- Blue Underground DVD cover
- The Cannibal Man
- Directed by: Eloy de la Iglesia
- Written by: Eloy de la Iglesia Antonio Fos
- Produced by: José Truchado
- Starring: Vicente Parra Emma Cohen Eusebio Poncela
- Cinematography: Raúl Artigot
- Music by: Fernando García Morcillo
- Distributed by: Anchor Bay Entertainment (USA; DVD, 2003) Blue Underground (USA; DVD, 2007)
- Release date: 1972;
- Running time: 98 min.
- Country: Spain
- Language: Spanish

= The Cannibal Man =

The Cannibal Man (Spanish La Semana del asesino, literally "Week of the Killer") is a 1972 horror film, directed by Eloy de la Iglesia and written by de la Iglesia and Antonio Fos. Despite the international title, the film contains no scenes of cannibalism. The film is also known as The Apartment On The 13th Floor.

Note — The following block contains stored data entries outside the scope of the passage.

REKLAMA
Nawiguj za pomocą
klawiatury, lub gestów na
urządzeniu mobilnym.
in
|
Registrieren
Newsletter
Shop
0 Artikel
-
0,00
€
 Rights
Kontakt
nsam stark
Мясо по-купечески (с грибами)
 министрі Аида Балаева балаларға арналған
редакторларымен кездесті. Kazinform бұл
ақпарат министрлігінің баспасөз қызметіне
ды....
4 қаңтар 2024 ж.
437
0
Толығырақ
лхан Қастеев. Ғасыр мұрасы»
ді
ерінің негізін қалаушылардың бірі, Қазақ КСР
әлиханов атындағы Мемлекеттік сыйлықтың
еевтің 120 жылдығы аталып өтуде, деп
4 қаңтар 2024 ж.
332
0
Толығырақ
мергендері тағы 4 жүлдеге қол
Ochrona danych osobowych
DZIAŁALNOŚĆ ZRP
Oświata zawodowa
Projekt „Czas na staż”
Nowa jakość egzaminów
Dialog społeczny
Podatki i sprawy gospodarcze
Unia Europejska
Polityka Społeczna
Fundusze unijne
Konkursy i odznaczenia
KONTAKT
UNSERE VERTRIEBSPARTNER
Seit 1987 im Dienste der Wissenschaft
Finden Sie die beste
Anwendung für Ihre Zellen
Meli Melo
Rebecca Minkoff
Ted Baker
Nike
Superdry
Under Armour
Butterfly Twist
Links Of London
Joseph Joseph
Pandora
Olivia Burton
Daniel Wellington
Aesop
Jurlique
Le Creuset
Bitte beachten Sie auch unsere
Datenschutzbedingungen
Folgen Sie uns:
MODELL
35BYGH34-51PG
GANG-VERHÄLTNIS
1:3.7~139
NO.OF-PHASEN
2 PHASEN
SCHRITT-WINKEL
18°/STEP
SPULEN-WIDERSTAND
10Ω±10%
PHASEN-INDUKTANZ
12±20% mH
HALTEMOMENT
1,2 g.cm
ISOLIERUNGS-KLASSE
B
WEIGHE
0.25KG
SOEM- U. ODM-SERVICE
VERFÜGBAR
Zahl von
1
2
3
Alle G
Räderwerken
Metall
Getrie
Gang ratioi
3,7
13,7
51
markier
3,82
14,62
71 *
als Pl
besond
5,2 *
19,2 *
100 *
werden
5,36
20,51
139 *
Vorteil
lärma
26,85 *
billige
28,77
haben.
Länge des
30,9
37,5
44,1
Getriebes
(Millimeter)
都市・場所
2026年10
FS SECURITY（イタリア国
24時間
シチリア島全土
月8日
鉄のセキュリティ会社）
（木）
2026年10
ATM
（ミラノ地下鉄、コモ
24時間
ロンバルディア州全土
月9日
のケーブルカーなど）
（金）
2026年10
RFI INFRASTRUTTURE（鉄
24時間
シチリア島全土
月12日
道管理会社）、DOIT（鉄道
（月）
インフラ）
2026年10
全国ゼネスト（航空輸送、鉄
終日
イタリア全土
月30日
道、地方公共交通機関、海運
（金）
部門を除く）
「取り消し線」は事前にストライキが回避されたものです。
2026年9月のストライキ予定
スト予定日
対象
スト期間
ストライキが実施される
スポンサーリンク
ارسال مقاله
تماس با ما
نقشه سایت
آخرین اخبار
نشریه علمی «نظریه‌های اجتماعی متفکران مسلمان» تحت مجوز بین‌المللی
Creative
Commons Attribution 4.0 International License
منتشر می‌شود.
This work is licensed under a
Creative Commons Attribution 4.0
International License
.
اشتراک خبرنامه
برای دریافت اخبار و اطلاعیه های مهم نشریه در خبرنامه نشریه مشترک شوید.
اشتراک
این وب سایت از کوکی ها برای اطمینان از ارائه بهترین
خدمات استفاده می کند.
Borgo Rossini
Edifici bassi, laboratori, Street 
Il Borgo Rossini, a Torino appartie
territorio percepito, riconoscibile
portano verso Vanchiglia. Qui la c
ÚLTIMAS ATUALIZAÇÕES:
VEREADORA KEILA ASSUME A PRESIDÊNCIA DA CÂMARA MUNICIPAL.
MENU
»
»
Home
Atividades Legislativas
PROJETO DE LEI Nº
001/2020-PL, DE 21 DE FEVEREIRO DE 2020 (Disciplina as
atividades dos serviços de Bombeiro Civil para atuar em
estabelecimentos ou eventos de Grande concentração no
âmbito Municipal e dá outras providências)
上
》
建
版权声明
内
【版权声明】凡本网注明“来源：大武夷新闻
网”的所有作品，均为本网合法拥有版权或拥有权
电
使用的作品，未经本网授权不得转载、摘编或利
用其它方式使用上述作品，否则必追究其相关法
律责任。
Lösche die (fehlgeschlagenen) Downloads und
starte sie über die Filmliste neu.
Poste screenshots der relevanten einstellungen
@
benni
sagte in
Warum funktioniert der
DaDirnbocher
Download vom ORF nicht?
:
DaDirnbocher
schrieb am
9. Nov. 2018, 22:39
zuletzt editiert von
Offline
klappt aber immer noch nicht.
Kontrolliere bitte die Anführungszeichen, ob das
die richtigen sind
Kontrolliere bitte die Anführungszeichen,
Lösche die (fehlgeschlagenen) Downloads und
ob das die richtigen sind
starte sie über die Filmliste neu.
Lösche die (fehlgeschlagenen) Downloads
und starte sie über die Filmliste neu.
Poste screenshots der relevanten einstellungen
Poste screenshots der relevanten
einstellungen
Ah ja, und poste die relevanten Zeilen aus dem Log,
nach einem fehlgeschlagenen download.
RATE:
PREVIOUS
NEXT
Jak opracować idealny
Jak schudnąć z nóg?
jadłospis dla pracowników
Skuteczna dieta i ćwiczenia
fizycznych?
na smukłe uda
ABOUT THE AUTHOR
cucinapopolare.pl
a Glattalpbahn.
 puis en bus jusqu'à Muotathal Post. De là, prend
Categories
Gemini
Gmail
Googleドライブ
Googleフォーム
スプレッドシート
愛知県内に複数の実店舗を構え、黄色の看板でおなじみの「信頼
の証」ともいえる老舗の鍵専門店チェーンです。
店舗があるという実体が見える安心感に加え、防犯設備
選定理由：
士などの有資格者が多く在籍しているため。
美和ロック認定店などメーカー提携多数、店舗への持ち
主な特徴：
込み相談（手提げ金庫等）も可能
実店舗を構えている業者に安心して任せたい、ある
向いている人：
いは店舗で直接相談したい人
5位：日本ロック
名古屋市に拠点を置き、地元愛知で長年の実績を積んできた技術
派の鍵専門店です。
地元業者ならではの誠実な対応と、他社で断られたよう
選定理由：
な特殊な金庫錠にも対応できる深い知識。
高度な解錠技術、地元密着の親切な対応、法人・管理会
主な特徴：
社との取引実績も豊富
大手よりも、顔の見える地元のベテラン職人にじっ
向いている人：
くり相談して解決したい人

The film was featured on the British Director of Public Prosecutions' list of "Video Nasties".

== Plot ==
After accidentally killing a taxicab driver, Marcos (Vicente Parra), a young man who works as a butcher, wants to cover up his crime. Marcos's girlfriend Paula (Emma Cohen), the only witness, wishes to go to the police, so he strangles her. Marcos finds himself killing others, including members of his family, as they become suspicious of his actions, butchering his victims' remains at his workplace to dispose of the bodies.

== Background ==

TV Guide opined that "this bloody, politically inflected drama is not at all what the exploitative English-language title suggests. [...] Though the US title suggests a zombie gut-cruncher and the marketing campaign was designed to make Eloy de la Iglesia's film look like a Last House on the Left (1972) knock-off, The Cannibal Man is both a study of an apparently ordinary person spiraling into madness and a slyly satirical evocation of life in Spain under the oppressive Franco regime."

== Cast ==
- Vicente Parra as Marcos
- Emma Cohen as Paula
- Eusebio Poncela as Néstor
- Vicky Lagos as Rosa
- Lola Herrera as Carmen
- Charly Bravo as Esteban
- Fernando Sánchez Polack as Señor Ambrosio
- Goyo Lebrero as the taxi driver
- Ismael Merlo as chief of staff
- Rafael Hernández as Agustín
- José Franco as shopkeeper
- Valentín Tornos as worker
- Antonio Orengo as lorry driver
- Antonio Corencia as mocking worker
- Antonio del Real as mocking worker

== Critical reception ==

PopMatters called the film "a refreshing forgotten gem". DVD Verdict called it "an extremely well-made Euro thriller with welcome social commentary and subtext. Suspenseful, disturbing and graphically violent, the film succeeds in its depictions of both physical and psychological horror."